## [Data supplied]

* * * * * * *

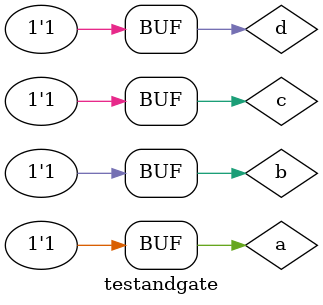
<source format=v>
module andgate ( output s,
input p,
input q);
assign s = p & q;
endmodule // andgate
// ---------------------
module and2gate ( output u,
input a,
input b,
input c,
input d);
andgate AND1 (s, a, b);
andgate AND2 (t, c, d);
assign u = s & t;
endmodule // andgate

// -- test and gate
// ---------------------
module testandgate;
// ------------------------- dados locais
reg a, b, c, d; // definir registradores
wire u, s, t; // definir conexao (fio)
// ------------------------- instancia

and2gate AND3 (u, a, b, c, d);
// ------------------------- preparacao
initial begin:start
// atribuicao simultanea
// dos valores iniciais
a=0; b=0; c=0; d=0;
end
// ------------------------- parte principal
initial begin
$display("Exemplo0014 - Ailton Gomes - 440092");
$display("Test AND gate");
$display("\n(a & b )&(c & d)= s\n");
#1 $monitor("(%b & %b )&(%b & %b) = %b", a, b, c, d, u);
#1 a=0; b=0; c=0; d=0;
#1 a=0; b=0; c=0; d=1;
#1 a=0; b=0; c=1; d=0;
#1 a=0; b=0; c=1; d=1;
#1 a=0; b=1; c=0; d=0;
#1 a=0; b=1; c=0; d=1;
#1 a=0; b=1; c=1; d=0;
#1 a=0; b=1; c=1; d=1;
#1 a=1; b=0; c=0; d=0;
#1 a=1; b=0; c=0; d=1;
#1 a=1; b=0; c=1; d=0;
#1 a=1; b=0; c=1; d=1;
#1 a=1; b=1; c=0; d=0;
#1 a=1; b=1; c=0; d=1;
#1 a=1; b=1; c=1; d=0;
#1 a=1; b=1; c=1; d=1;
end
endmodule // testandgate
</source>
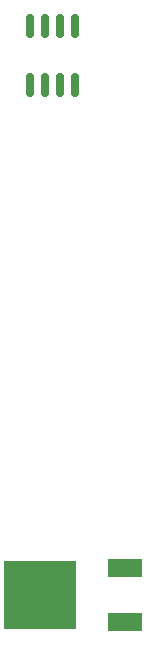
<source format=gbr>
%TF.GenerationSoftware,KiCad,Pcbnew,9.0.4*%
%TF.CreationDate,2025-11-06T00:07:10+01:00*%
%TF.ProjectId,BreadBoard,42726561-6442-46f6-9172-642e6b696361,rev?*%
%TF.SameCoordinates,Original*%
%TF.FileFunction,Paste,Top*%
%TF.FilePolarity,Positive*%
%FSLAX46Y46*%
G04 Gerber Fmt 4.6, Leading zero omitted, Abs format (unit mm)*
G04 Created by KiCad (PCBNEW 9.0.4) date 2025-11-06 00:07:10*
%MOMM*%
%LPD*%
G01*
G04 APERTURE LIST*
G04 Aperture macros list*
%AMRoundRect*
0 Rectangle with rounded corners*
0 $1 Rounding radius*
0 $2 $3 $4 $5 $6 $7 $8 $9 X,Y pos of 4 corners*
0 Add a 4 corners polygon primitive as box body*
4,1,4,$2,$3,$4,$5,$6,$7,$8,$9,$2,$3,0*
0 Add four circle primitives for the rounded corners*
1,1,$1+$1,$2,$3*
1,1,$1+$1,$4,$5*
1,1,$1+$1,$6,$7*
1,1,$1+$1,$8,$9*
0 Add four rect primitives between the rounded corners*
20,1,$1+$1,$2,$3,$4,$5,0*
20,1,$1+$1,$4,$5,$6,$7,0*
20,1,$1+$1,$6,$7,$8,$9,0*
20,1,$1+$1,$8,$9,$2,$3,0*%
G04 Aperture macros list end*
%ADD10R,3.000000X1.600000*%
%ADD11R,6.200000X5.800000*%
%ADD12RoundRect,0.150000X0.150000X-0.825000X0.150000X0.825000X-0.150000X0.825000X-0.150000X-0.825000X0*%
G04 APERTURE END LIST*
D10*
%TO.C,U1*%
X64000000Y-98430000D03*
D11*
X56820000Y-100715000D03*
D10*
X64000000Y-103000000D03*
%TD*%
D12*
%TO.C,U2*%
X55972600Y-57500000D03*
X57242600Y-57500000D03*
X58512600Y-57500000D03*
X59782600Y-57500000D03*
X59782600Y-52550000D03*
X58512600Y-52550000D03*
X57242600Y-52550000D03*
X55972600Y-52550000D03*
%TD*%
M02*

</source>
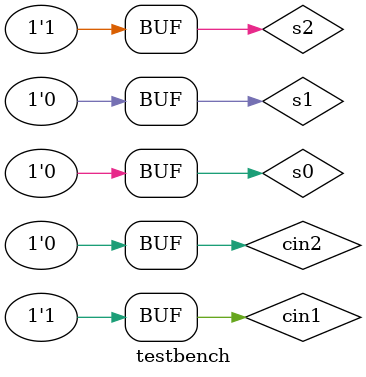
<source format=v>
`include "mux-8ops.v"

module testbench;
    reg cin1, cin2, s2, s1, s0;
    wire [7:0] d;
    wire cout;

    all_ops ops (d, cin1, cin2);
    mux_8x1 mux (cout, d, s2, s1, s0);

    // 0 -> Bitwise AND
    // 1 -> Bitwise XOR
    // 2 -> Bitwise NAND
    // 3 -> Bitwise OR
    // 4 -> Bitwise NOT (for 1st Input)
    // 5 -> Bitwise NOT (for 2nd Input)
    // 6 -> Bitwise NOR
    // 7 -> Bitwise XNOR

    initial begin
        cin1 = 1'b1; cin2 = 1'b0;
        s2 = 1'b0; s1 = 1'b0; s0 = 1'b0;
        #10; s0 = s0 + 1;
        #10; s1 = s1 + 1;
        #10; s0 = s0 + 1;
        #10; s2 = s2 + 1;
        #10; s0 = s0 + 1;
        #10; s1 = s1 + 1;
        #10; s0 = s0 + 1;
    end

    initial
        $monitor($time, " : in1=%b in2=%b S=%b%b%b out=%b", cin1, cin2, s2, s1, s0, cout);
endmodule

</source>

* * * * * * *

## [What to do]
Repeat only the lines between the start of the data and the line with "G04 Gerber Fmt", including those two lines, and skip the pictures.

## [Written answer]
<source format=v>
module andgate ( output s,
input p,
input q);
assign s = p & q;
endmodule // andgate
// ---------------------
module and2gate ( output u,
input a,
input b,
input c,
input d);
andgate AND1 (s, a, b);
andgate AND2 (t, c, d);
assign u = s & t;
endmodule // andgate

// -- test and gate
// ---------------------
module testandgate;
// ------------------------- dados locais
reg a, b, c, d; // definir registradores
wire u, s, t; // definir conexao (fio)
// ------------------------- instancia

and2gate AND3 (u, a, b, c, d);
// ------------------------- preparacao
initial begin:start
// atribuicao simultanea
// dos valores iniciais
a=0; b=0; c=0; d=0;
end
// ------------------------- parte principal
initial begin
$display("Exemplo0014 - Ailton Gomes - 440092");
$display("Test AND gate");
$display("\n(a & b )&(c & d)= s\n");
#1 $monitor("(%b & %b )&(%b & %b) = %b", a, b, c, d, u);
#1 a=0; b=0; c=0; d=0;
#1 a=0; b=0; c=0; d=1;
#1 a=0; b=0; c=1; d=0;
#1 a=0; b=0; c=1; d=1;
#1 a=0; b=1; c=0; d=0;
#1 a=0; b=1; c=0; d=1;
#1 a=0; b=1; c=1; d=0;
#1 a=0; b=1; c=1; d=1;
#1 a=1; b=0; c=0; d=0;
#1 a=1; b=0; c=0; d=1;
#1 a=1; b=0; c=1; d=0;
#1 a=1; b=0; c=1; d=1;
#1 a=1; b=1; c=0; d=0;
#1 a=1; b=1; c=0; d=1;
#1 a=1; b=1; c=1; d=0;
#1 a=1; b=1; c=1; d=1;
end
endmodule // testandgate
</source>
<source format=gbr>
%TF.GenerationSoftware,KiCad,Pcbnew,9.0.4*%
%TF.CreationDate,2025-11-06T00:07:10+01:00*%
%TF.ProjectId,BreadBoard,42726561-6442-46f6-9172-642e6b696361,rev?*%
%TF.SameCoordinates,Original*%
%TF.FileFunction,Paste,Top*%
%TF.FilePolarity,Positive*%
%FSLAX46Y46*%
G04 Gerber Fmt 4.6, Leading zero omitted, Abs format (unit mm)*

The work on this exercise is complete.